Task requirements =>
The reply should be one number: how many lines of the data below contain "PRODUCTES".

Entries shown =>
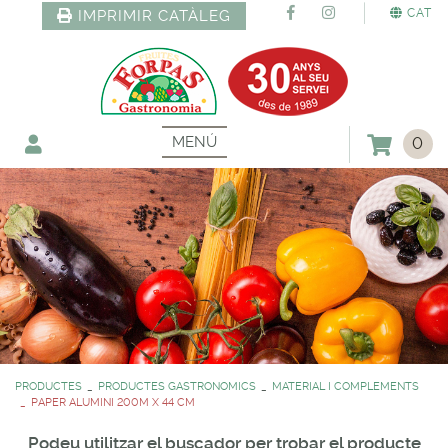
CAT
IMPRIMIR CATÀLEG
MENÚ
0
PRODUCTES
PRODUCTES GASTRONOMICS
MATERIAL I COMPLEMENTS
PAPER ALUMINI 200M X 44 CM
Podeu utilitzar el buscador per trobar el producte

Answer section =>
2